One objection to these products is that they are heavily processed and contain long lists of processing ingredients (my emphasis on the color ingredients).
The Beyond Burger: pea protein isolate, expeller-pressed canola oil, refined coconut oil, water, yeast extract, maltodextrin, natural flavors, gum arabic, sunflower oil, salt, succinic acid, acetic acid, non-GMO modified food starch, cellulose from bamboo, methylcellulose, potato starch, beet juice extract (for color), ascorbic acid (to maintain color), annatto extract (for color), citrus fruit extract (to maintain quality), vegetable glycerin.
The Impossible Burger: water, textured wheat protein, coconut oil, potato protein, natural flavors, 2% or less of: leghemoglobin (heme protein), yeast extract, salt, soy protein isolate, konjac gum, xanthan gum, thiamin (vitamin B1), zinc, niacin, vitamin B6, riboflavin (vitamin B2), vitamin B12.
I was intrigued by this article from Food Navigator about the color problem. Plant-based meats are naturally an unappealing grey and need color to make them appear palatable. What to do?
According to botanical extract supplier, Naturex, whose portfolio includes colouring foods, plant-based meat analogues are “a booming sector” and, with colour one of the most important factors in determining a food’s appeal, manufacturers are interested in natural ways to colour meat alternatives.
Category manager for natural colours at Naturex Nathalie Pauleau said that carmine, derived from cochineal insects, is the most frequently used colour for real meat applications but cannot be used in plant based products because it is not vegetarian.
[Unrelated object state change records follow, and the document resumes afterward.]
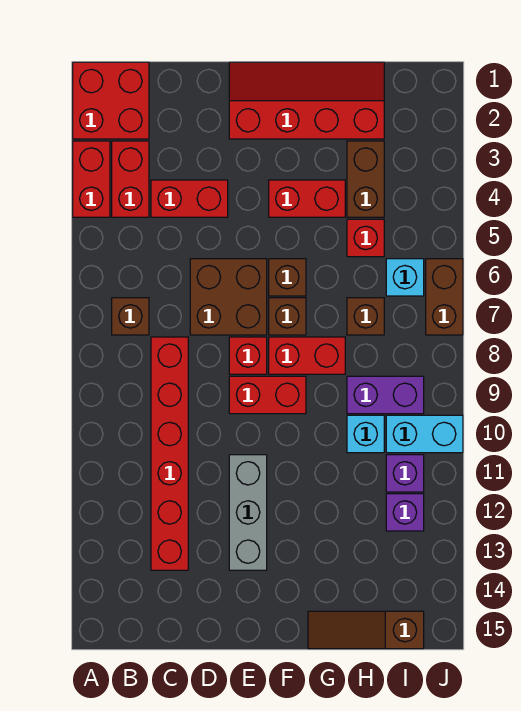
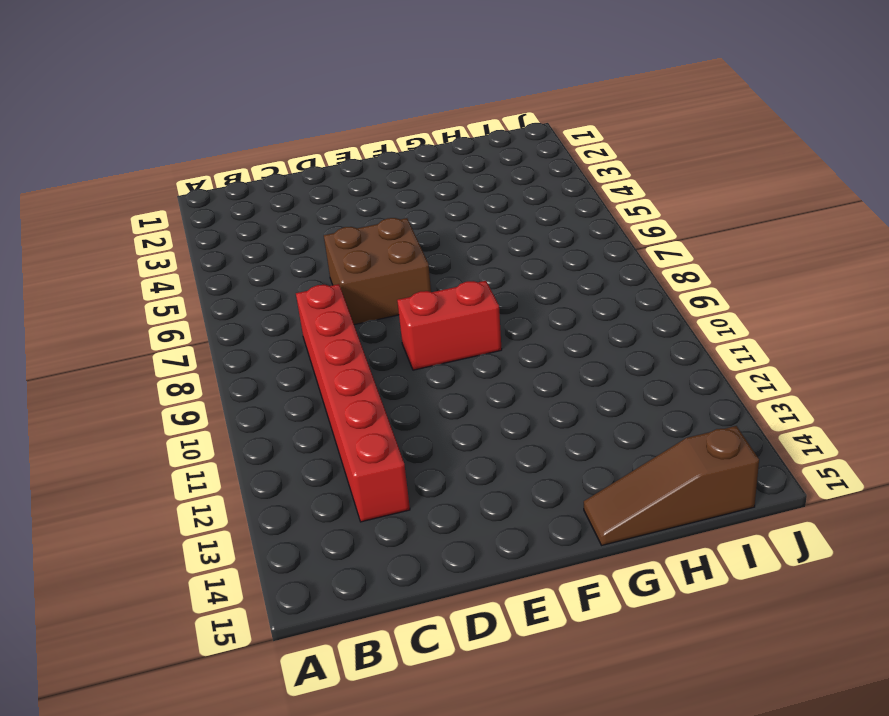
none -> red 2x2 brick [73,62,149,139]
none -> red 1x2 brick [73,141,110,217]
none -> red 1x2 brick [112,141,149,217]

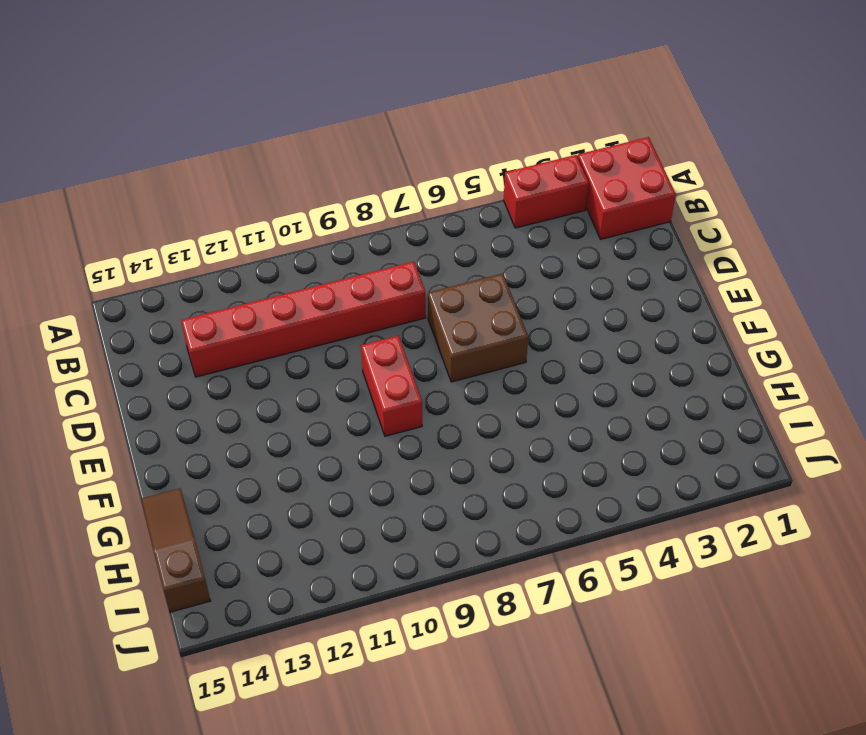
none -> red 1x2 brick [112,141,149,217]
none -> brown 1x1 brick [112,298,149,335]
none -> red 1x2 brick [151,180,228,217]

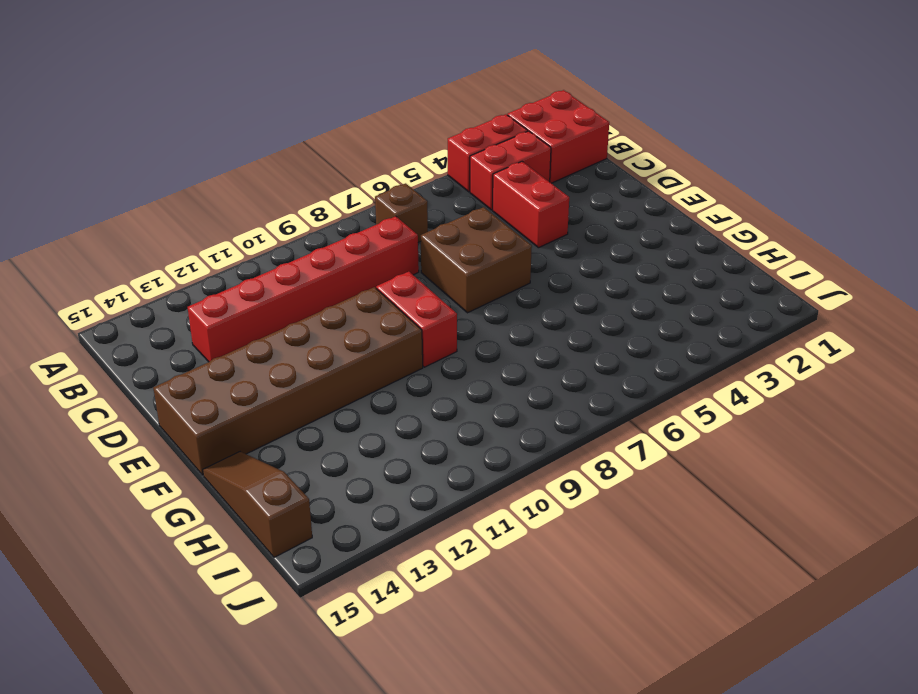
brown 2x6 brick [153,287,423,475] -> grey 1x3 brick [229,455,267,570]
none -> red 2x4 slope [229,62,384,139]
none -> red 1x1 brick [229,337,267,374]
none -> red 1x2 brick [269,180,345,217]

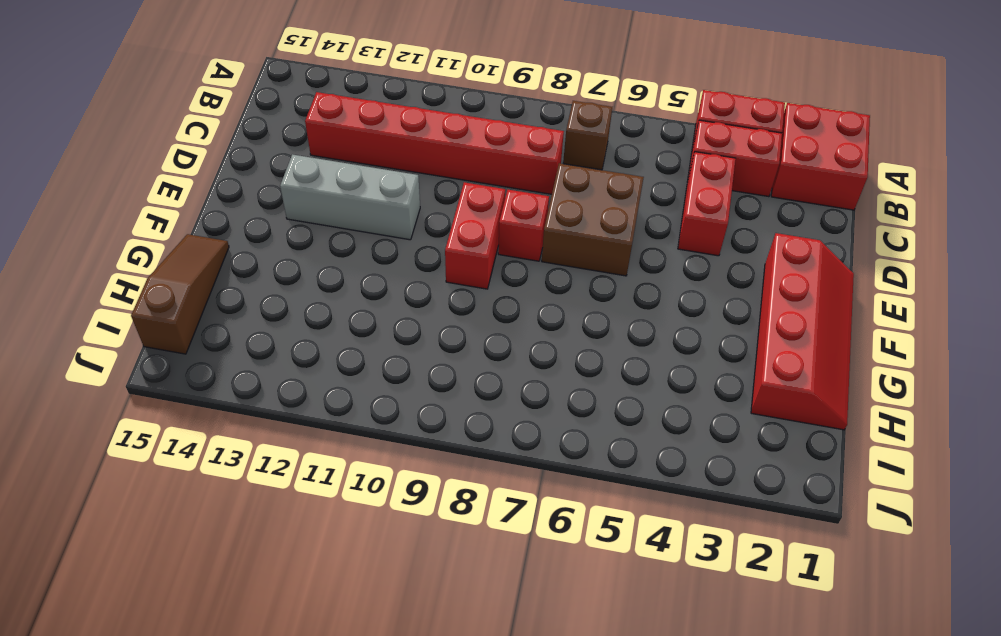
none -> red 1x2 brick [269,180,345,217]
none -> brown 1x1 brick [269,259,306,296]
none -> brown 1x1 brick [269,298,306,335]

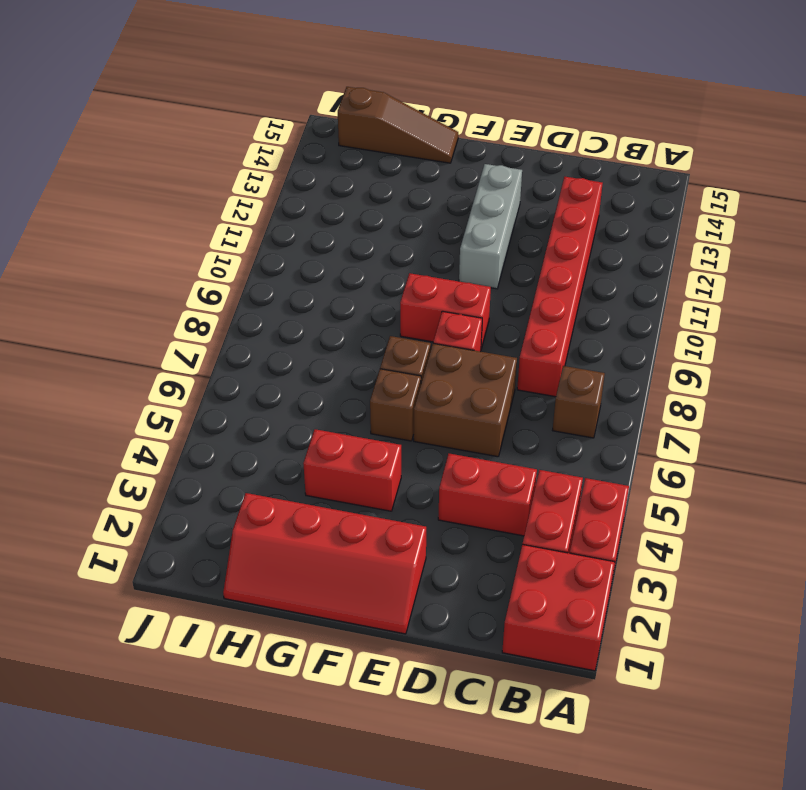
none -> red 1x2 brick [269,337,345,374]
none -> brown 1x2 brick [347,141,384,217]
none -> red 1x1 brick [347,219,384,257]

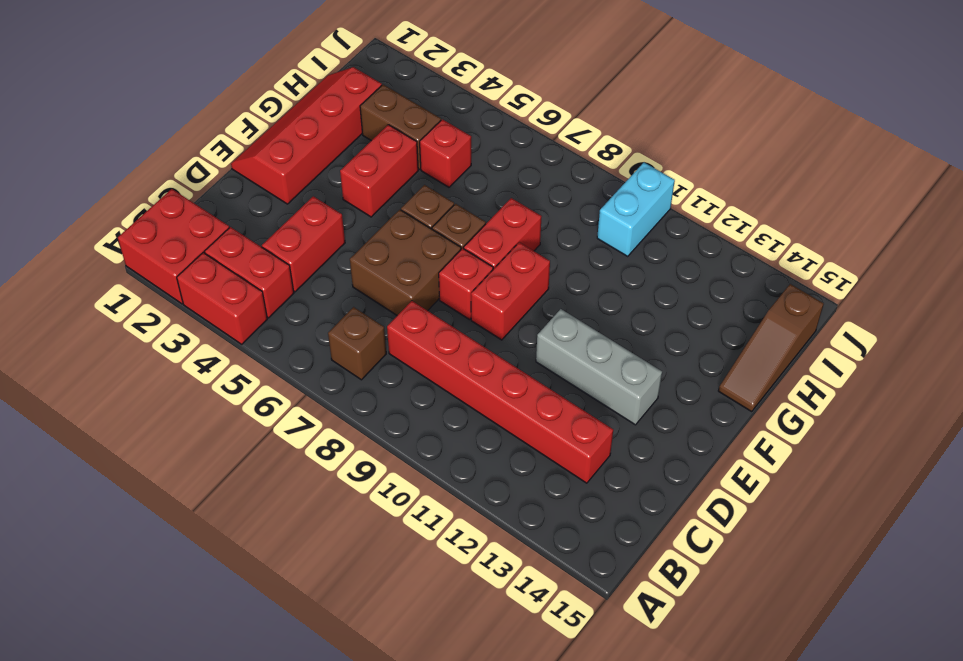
none -> brown 1x1 brick [347,298,384,335]
none -> purple 1x2 brick [347,376,424,414]
none -> cyan 1x1 brick [347,415,384,453]

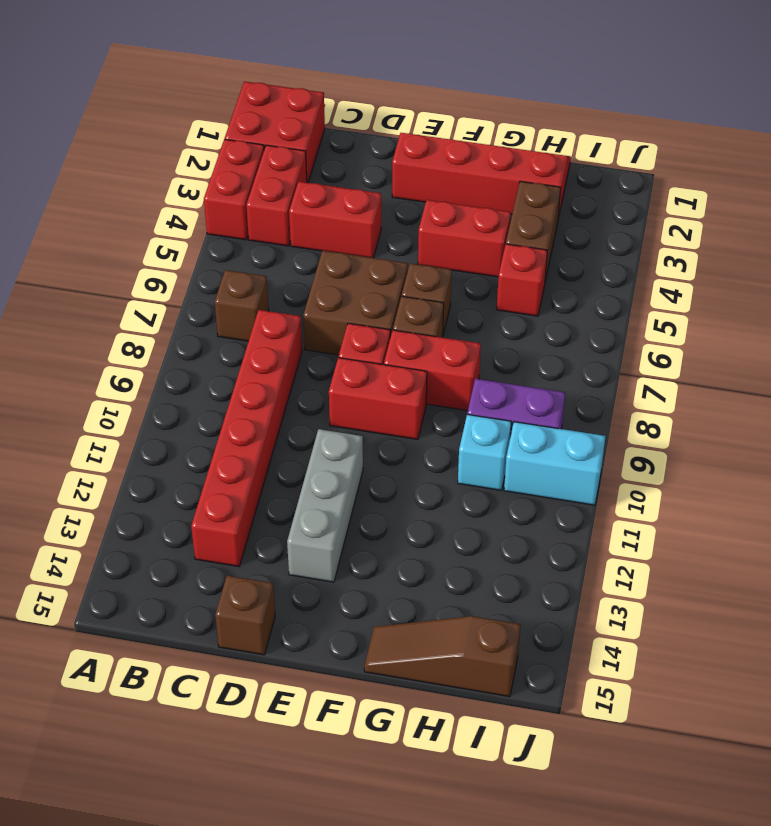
brown 1x1 brick [215,576,275,655] -> brown 1x1 brick moved to [347,298,384,335]
none -> cyan 1x1 brick [386,259,424,296]
none -> purple 1x1 brick [386,455,424,492]
none -> purple 1x1 brick [386,494,424,531]

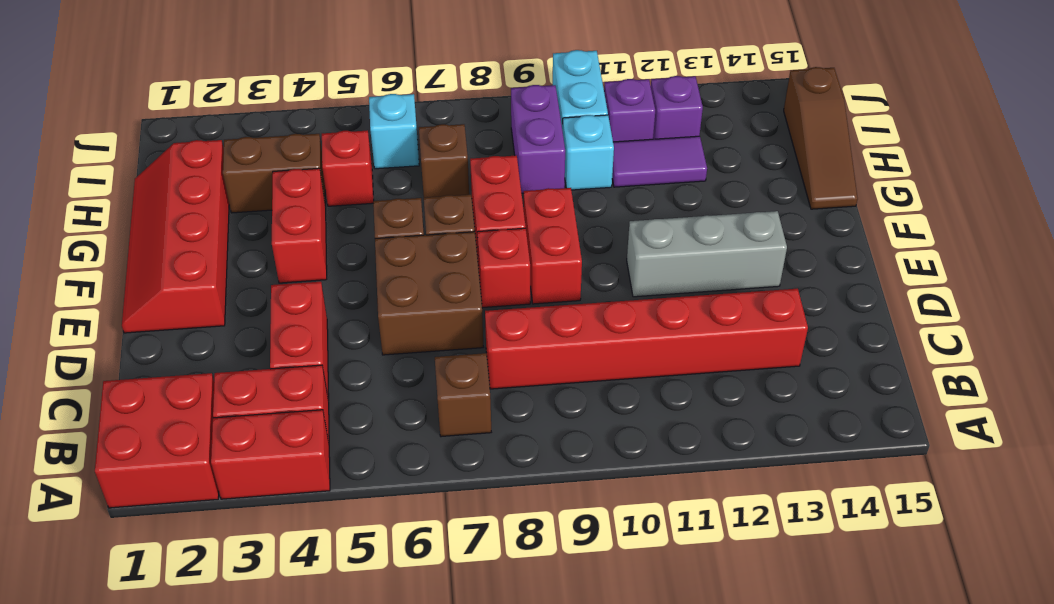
purple 1x2 tile [612,136,707,187] -> none
none -> brown 1x2 brick [426,259,463,335]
Vegetable-based alternatives include beetroot or red radish concentrates that deliver good colouring results, and in Europe, both can be classified as colouring foods, she said.
But there are big problems with color stability under conditions of heat and high or low pH. If manufacturers want a browner color, carmelized sugar sometimes works.
As for the “bleeding” burger produced by Impossible Foods: this is
a plant-based burger made from the standard base ingredients of wheat, potato and soy protein. The addition of its IP-protected ingredient, leghemoglobin, however, means that the burger’s label lists added flavours but no colours. Leghemoglobin is a heme molecule similar to myoglobin and haemoglobin that make blood and meat red but is found in the roots of nitrogen-fixing plants such as soy, meaning it is vegetarian-friendly. When added to the burger, it looks like blood.
And how do these taste? Not bad, by most reports.
But one of my personal food rules is never to eat anything artificial. These products are off my dietary radar.